Paul continues his argument in 11:14-15: “Does not even nature itself teach you that if a man has long hair, it is a dishonor to him, but if a woman has long hair, it is a glory to her? For her hair is given to her for a covering.” Paul does not mean “nature” in the sense of “the natural world” or “Mother Nature.” Obviously, Paul cannot mean that in the world of animals all males have short hair and all females have long hair. All we need to do is to think of the male lion, a common biblical animal, with a bush mane. There is, moreover, evidence that for first-century men to have long hair was considered a sign of effeminacy and perhaps even homosexuality—something that Paul in Romans 1 considers contrary to nature.
By “nature” Paul evidently meant how his culture felt about what was natural.
Paul again uses “glory” here when he claims that the long hair of a woman “is her glory” (11:15). Is he using the word in the same sense as 11:7? Probably not. In the earlier verse I suggested that “glory” relates to the honor–shame culture of the ancient Near East. Here, by contrast, this word refers to the beauty of women’s long hair. Because long hair can make a woman look so attractive and beautiful, Paul feels comfortable using this fact as a secondary argument for why women need a covering on their heads.
[Paul now moves from his argument from nature to his fourth and final argument…]
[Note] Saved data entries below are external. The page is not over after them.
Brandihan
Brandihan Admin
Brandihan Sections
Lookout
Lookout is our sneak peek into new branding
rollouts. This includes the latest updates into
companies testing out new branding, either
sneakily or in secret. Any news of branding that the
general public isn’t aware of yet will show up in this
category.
- Honor your head for the sake of apostolic authority(11:16). In Paul’s final argument, he again appeals to apostolic authority: “But if one is inclined to be contentious, we have no other practice, nor have the churches of God.” If any of his readers still did not feel inclined to accept Paul’s reasoning, he informed them that the other churches followed what he had just explained. Some women were evidently discarding their head covering in public worship. Interestingly, Paul brings up the idea of “practice” (i.e., custom) again in the last verse of our section (11:16). These two verses (11:2, 16) serve as brackets to frame Paul’s entire discussion. The issue is obedience to what Paul has said from beginning to end. Will the ladies of the church at Corinth obey biblical instruction? Will Christian ladies today be obedient to carry out God’s desire for orderly and honorable worship?
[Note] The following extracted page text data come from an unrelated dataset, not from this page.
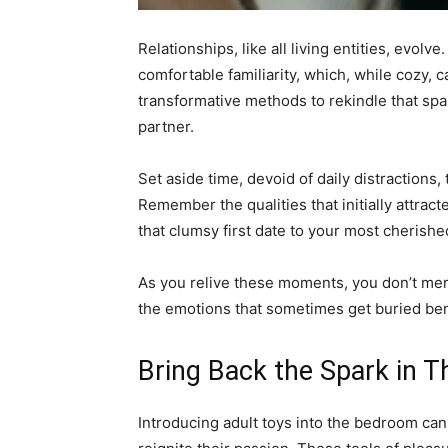
Relationships, like all living entities, evolve
comfortable familiarity, which, while cozy,
transformative methods to rekindle that spa
partner.
Set aside time, devoid of daily distractions,
Remember the qualities that initially attrac
that clumsy first date to your most cherish
As you relive these moments, you don’t mere
the emotions that sometimes get buried ben
Bring Back the Spark in 
Introducing adult toys into the bedroom ca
As we conclude this challenging passage I’d like to offer a few closing challenges:
Wife, please consider your relationship with your husband. If you are acting in a way that undermines your husband, then you should rethink what you are doing. He is not necessarily more capable or better than you, but he is the head in your relationship. Most of the world will see your relationship in that light. Thus, you demean yourself if you bring dishonor to him.
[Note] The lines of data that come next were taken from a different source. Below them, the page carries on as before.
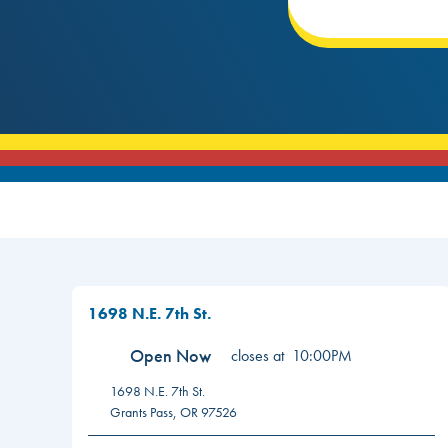
1698 N.E. 7th St.
Open Now
closes at
10:00PM
1698 N.E. 7th St.
Grants Pass
,
OR
97526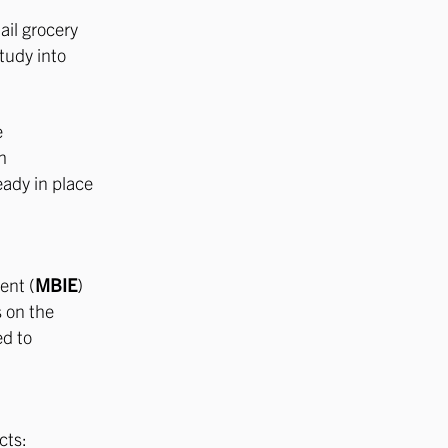
ail grocery
tudy into
e
h
eady in place
ent (
MBIE
)
 on the
ed to
cts:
Husband, please support your wife in her ministry. My wife has supported me in our ministry since we were first married.
Church, please reevaluate your view of women in ministry. Why do you hold the views that you do? Have you thoroughly studied what the Scriptures say on women in ministry, or are you basing your conclusions on what you have always assumed was correct or are comfortable with? I challenge you to prayerfully think through some of these issues and interact with people over what role women should play in the local church.